Design and Evaluation of Parallel Coded Systems
Abstract
In this computer era, we all live in a place where the demand for data and computing is increasing day by day. Since the need for faster data retrieval and faster computation brings us a reliability as the solution, we need more more data storage points or computation units. Motivated by scalability, availability, and reliability, there has been a paradigm shift from centralized storage (computation) at a large supercomputer to distributed storage (computing) on a large cluster of regular servers to handle complex tasks. In distributed storage setting, a single file is divided into smaller number of subfiles, which are then stored across multiple nodes, and the file requests are handled by the storage cluster. Similarly, in dis- tributed compute setting, a single task is fragmented into a smaller number of subtasks, and processed by the compute cluster. File request time (task completion time) is limited by the slowest execution time of the parallel subtasks. The lagging subfile requests (subtasks) are referred to as stragglers, and they delay the entire file retrieval (task execution). Straggling servers is one of the challenges in distributed storage and compute systems.
Redundancy has emerged as a popular technique to mitigate the impact of stragglers. Redundant subfile requests (compute subtasks) can be sent to a larger set of storage (compute) nodes, such that a smaller subset suffices for the file (task) completion. This approach can be used for straggler mitigation in the face of uncertainty in file retrieval (task execution) times at the storage (compute) nodes. Coding theoretic techniques can be employed to systematically control the redundancy in storage and compute systems. The effective reliable strategies can be either replication coding or maximum distance separable (MDS) coding. Our work introduces new analytical bounds and approximation techniques for the latency-redundancy tradeoff for a range of system loads and a class of symmetric redundancy schemes, under the assumption of Poisson arrivals, exponential service-rates, and fork-join scheduling policy. The proposed approach can be employed to efficiently approximate the latency distribution of a queueing system at equilibrium. We also establish the stability region in terms of arrival rates for redundant systems with certain symmetries, which offers selection guidelines for design parameters to provide latency guarantees based on the proposed approximations.

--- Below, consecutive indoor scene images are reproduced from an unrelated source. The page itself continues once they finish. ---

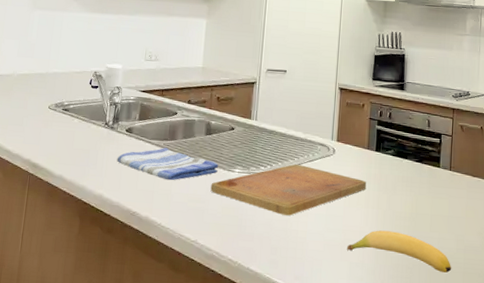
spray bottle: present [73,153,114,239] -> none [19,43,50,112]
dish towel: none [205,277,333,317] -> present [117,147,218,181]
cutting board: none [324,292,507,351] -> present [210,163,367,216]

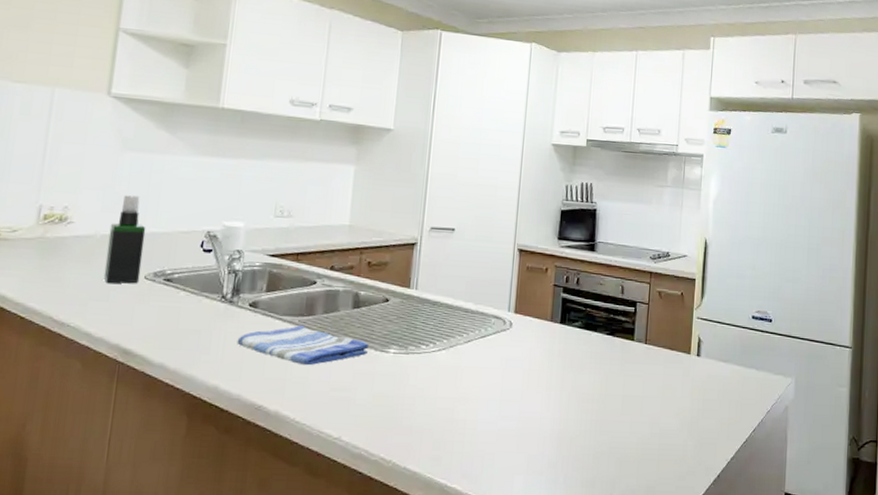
spray bottle: none [19,43,50,112] -> present [103,195,146,284]
cutting board: present [210,163,367,216] -> none [358,340,549,403]
banana: present [346,230,452,273] -> none [524,415,645,461]

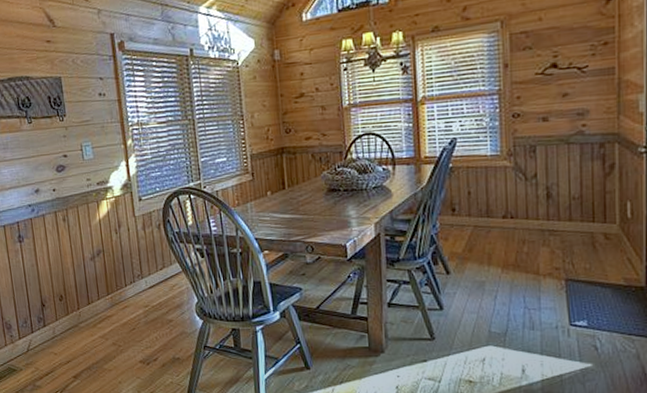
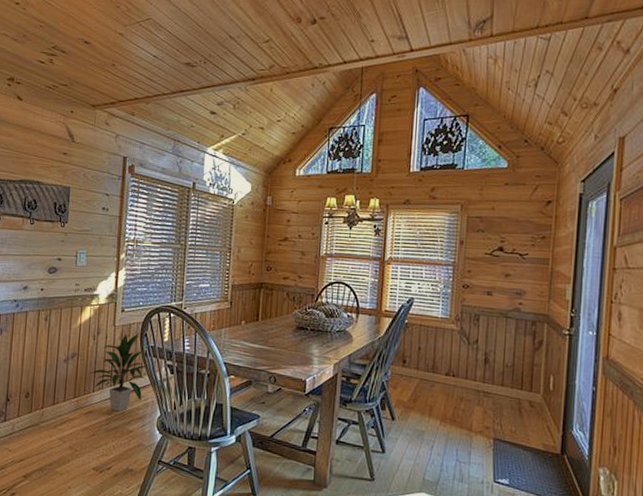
indoor plant: none [117,219,176,303] -> present [88,332,146,412]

We observe that redundancy can mitigate the impact of stragglers, however, it comes at the cost of additional server nodes working on redundant coded subfiles (subtasks). This cost can be measured by the amount of work done by all server nodes, called aggregate server utilization. In a proactive mitigation approach, we attempt to show that server utilization can be reduced by dynamic coded redundancy, where the number of redundant servers available to a file (task) changes with time. We are interested in dynamic coded redundancy for a single-file (single-compute task) with coded-subfiles (coded-subtasks). In dynamic coded redundancy, additional redundant coded subfiles (subtasks) are spawned on individual server nodes, adaptively over time. The instants at which coded subfiles (subtasks) are spawned are referred to as forking points. We are interested in optimal adaptive strategy such that a linear combination of the mean file retrieval time (mean task completion time) and the mean server utilization is minimized. Specifically, we address the following two interdependent questions: How should we select the forking points? How many coded subfiles (subtasks) should be initiated at each forking point? For this flexible forking strategy with multiple parameters, we analyze the mean of two performance metrics when the random service completion time at each node is independent and distributed identically (i.i.d.) to a shifted exponential. From this study, we find a tradeoff between the metrics which provides insights into the parameter choices. Experiments on Intel DevCloud illustrate that the shifted exponential distribution adequately captures the random coded subtask completion times, and our derived insights continue to hold.